HIPAA provides exceptions to the nondiscrimination rule related to price differences for “wellness programs” that meet certain standards. Establishing a COVID-19 unvaccinated premium surcharge is generally possible within a HIPAA compliant wellness program but will be required to meet the applicable standards and be appropriately administered and documented. Additionally, it will likely be a “health-contingent” wellness program, which has two sub-categories: --“activity-based” or “outcome-based” – each with its own requirements and considerations.

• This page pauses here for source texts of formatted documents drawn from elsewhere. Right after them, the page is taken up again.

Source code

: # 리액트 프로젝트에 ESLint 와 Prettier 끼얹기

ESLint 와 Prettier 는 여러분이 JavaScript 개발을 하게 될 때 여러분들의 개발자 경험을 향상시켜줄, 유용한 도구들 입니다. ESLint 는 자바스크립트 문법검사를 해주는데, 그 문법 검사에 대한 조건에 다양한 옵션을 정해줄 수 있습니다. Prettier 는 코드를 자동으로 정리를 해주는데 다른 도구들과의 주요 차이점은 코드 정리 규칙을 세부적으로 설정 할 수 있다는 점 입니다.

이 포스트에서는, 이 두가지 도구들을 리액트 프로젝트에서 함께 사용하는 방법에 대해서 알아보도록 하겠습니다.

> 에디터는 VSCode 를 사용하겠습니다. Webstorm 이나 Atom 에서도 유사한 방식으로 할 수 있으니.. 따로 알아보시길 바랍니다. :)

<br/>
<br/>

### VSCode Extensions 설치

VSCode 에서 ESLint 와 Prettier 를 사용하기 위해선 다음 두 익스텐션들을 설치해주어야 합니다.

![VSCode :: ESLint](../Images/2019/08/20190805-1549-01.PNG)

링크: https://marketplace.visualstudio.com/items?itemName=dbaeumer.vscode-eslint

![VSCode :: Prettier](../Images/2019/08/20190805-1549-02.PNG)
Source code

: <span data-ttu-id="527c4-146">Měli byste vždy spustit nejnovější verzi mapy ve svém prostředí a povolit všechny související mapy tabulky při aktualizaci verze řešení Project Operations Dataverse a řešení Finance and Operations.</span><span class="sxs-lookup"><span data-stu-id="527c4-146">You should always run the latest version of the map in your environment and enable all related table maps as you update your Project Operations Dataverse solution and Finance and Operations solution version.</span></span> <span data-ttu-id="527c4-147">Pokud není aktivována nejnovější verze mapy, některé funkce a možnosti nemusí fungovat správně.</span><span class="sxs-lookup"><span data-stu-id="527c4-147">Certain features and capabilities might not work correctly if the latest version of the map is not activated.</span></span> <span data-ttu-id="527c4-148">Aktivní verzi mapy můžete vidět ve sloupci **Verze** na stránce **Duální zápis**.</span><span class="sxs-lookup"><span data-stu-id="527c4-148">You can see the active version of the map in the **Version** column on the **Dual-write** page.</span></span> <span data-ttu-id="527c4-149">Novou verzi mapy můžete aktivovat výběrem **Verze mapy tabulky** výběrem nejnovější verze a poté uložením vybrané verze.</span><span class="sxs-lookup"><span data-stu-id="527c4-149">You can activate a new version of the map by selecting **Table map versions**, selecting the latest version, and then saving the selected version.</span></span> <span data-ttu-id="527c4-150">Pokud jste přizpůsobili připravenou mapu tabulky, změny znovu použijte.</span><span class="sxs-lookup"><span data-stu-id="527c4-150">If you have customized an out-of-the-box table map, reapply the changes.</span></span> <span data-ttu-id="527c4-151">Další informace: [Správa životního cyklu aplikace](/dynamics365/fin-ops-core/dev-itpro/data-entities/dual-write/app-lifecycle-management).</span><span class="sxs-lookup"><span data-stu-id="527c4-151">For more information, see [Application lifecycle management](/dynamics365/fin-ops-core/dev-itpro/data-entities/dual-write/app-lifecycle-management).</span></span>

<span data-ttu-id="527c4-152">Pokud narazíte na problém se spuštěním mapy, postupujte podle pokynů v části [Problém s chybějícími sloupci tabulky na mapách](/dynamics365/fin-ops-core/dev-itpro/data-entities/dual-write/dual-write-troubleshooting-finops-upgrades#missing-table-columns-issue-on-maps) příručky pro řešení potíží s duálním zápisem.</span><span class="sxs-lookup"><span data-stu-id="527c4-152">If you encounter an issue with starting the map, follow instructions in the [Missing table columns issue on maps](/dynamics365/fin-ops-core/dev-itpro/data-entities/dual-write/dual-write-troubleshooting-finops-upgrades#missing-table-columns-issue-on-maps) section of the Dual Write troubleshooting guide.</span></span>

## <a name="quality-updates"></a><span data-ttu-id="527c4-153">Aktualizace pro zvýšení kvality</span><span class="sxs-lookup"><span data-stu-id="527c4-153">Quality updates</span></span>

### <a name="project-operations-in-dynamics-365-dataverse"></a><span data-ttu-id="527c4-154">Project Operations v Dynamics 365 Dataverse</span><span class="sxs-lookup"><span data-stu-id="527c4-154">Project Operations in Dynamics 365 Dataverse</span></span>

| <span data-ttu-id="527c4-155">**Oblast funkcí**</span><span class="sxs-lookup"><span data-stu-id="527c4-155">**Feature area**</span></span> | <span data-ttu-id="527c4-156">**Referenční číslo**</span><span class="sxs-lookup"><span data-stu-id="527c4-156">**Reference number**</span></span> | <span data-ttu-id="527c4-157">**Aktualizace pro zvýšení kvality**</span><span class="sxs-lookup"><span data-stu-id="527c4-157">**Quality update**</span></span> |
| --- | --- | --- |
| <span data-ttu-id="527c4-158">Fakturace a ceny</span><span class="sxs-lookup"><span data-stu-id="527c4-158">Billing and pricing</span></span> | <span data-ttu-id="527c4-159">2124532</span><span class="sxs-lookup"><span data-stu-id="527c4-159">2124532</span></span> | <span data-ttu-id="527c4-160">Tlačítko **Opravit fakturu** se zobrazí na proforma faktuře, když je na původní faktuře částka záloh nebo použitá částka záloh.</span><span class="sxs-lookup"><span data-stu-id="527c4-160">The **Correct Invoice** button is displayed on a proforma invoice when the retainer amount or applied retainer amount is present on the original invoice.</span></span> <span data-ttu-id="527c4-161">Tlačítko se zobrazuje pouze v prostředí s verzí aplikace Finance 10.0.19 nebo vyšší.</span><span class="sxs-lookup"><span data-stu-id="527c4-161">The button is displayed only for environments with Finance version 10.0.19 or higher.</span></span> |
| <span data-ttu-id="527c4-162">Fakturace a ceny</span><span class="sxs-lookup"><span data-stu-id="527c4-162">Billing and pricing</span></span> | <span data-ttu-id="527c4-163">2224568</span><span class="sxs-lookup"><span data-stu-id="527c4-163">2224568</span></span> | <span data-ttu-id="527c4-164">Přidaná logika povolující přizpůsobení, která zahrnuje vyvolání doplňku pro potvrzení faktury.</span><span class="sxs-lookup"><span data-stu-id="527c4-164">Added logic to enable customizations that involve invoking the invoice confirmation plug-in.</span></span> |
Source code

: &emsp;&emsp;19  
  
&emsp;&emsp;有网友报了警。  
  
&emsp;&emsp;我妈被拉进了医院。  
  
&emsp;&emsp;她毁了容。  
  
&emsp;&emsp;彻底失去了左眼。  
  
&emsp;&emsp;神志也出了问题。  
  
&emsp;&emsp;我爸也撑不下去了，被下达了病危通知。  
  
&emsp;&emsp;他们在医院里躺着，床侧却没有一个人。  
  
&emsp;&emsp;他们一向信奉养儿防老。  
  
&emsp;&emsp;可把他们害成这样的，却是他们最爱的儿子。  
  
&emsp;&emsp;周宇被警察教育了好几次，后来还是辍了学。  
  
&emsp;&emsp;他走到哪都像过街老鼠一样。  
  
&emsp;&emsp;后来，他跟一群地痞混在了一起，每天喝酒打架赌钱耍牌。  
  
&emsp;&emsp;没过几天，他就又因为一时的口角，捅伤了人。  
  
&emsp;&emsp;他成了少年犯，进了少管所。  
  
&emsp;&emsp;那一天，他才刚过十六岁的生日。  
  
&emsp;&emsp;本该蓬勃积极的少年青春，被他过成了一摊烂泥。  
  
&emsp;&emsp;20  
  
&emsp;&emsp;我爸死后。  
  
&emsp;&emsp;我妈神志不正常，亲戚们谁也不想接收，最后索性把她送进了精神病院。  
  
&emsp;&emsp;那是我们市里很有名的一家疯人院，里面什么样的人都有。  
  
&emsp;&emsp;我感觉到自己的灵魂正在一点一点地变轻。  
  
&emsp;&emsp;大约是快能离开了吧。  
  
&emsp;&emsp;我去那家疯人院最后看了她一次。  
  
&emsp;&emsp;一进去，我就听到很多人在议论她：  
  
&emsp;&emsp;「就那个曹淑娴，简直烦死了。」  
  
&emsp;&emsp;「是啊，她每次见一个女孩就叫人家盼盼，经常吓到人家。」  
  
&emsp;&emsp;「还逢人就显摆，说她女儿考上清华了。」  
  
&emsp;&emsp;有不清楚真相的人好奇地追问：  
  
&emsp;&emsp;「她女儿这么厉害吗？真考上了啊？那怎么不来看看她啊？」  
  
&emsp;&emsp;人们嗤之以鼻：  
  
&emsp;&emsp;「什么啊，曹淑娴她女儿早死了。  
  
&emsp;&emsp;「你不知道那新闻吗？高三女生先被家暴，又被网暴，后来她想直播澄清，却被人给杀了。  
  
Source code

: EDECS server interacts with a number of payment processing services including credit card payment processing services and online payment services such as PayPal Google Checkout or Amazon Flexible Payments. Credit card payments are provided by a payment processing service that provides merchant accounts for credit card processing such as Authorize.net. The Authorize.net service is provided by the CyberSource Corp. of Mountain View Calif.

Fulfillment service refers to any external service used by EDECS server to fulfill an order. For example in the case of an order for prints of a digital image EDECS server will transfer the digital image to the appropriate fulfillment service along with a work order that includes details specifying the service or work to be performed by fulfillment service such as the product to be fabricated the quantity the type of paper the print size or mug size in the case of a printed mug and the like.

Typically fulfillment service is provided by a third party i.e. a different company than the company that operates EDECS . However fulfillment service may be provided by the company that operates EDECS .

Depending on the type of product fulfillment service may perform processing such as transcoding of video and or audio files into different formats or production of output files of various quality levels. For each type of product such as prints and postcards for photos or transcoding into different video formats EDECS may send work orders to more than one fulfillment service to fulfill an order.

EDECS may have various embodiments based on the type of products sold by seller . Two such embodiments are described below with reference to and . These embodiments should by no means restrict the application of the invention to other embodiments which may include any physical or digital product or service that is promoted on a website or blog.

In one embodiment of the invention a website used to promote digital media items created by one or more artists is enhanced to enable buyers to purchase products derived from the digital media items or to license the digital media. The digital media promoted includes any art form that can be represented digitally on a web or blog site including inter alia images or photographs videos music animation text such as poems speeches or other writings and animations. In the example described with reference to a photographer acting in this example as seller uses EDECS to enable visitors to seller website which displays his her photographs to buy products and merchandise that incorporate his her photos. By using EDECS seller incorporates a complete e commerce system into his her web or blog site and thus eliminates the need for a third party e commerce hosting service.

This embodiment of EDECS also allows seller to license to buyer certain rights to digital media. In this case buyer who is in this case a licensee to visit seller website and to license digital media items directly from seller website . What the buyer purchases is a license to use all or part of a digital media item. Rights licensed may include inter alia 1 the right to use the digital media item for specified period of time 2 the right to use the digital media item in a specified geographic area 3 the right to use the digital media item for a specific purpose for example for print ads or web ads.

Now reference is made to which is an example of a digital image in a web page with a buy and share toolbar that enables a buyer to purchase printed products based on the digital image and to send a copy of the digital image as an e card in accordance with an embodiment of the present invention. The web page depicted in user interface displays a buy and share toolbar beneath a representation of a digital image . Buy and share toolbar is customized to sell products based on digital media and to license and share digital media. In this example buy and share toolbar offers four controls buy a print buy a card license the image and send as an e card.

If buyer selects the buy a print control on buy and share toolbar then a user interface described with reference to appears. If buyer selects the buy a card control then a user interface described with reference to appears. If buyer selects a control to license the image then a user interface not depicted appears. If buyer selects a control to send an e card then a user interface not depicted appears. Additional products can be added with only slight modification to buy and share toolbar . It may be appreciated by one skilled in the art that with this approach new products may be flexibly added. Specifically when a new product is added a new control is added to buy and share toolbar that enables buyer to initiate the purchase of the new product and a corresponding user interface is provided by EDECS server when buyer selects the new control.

In general, the activity-based wellness programs are somewhat less burdensome and restrictive on employers, but at this time it is unclear under which category a COVID-19 unvaccinated premium surcharge would be viewed. A prime categorization consideration seems to be a question of whether the incentive is being granted for “getting the vaccine” (activity) or “being vaccinated – as compared to the prior status of unvaccinated” (outcome). Additional agency guidance on this matter would be helpful to ensure that employers have certainty regarding the compliance requirements of a premium surcharge but should remain flexible for employers to design programs that work for their workforce.

Other Considerations

In addition, employers should be aware and may wish to seek assistance identifying other requirements applicable to their specific plans, designs or operations. This may include applicable state laws and cafeteria or other plan updates that may be needed. Also, there will be many fundamental design and administration elements to consider; some examples include the amount of the surcharge; its application to any available booster vaccines; proof of vaccination be requirements, if any; and the establishment of accommodations or reasonable alternative standards. Employers will likely need to consult with their plan consultants and legal counsel to help ensure that any COVID-19 unvaccinated premium surcharge program aligns with the employer’s objectives and satisfies all applicable legal requirements.

We provide this material for informational purposes only; it is not a substitute for legal advice.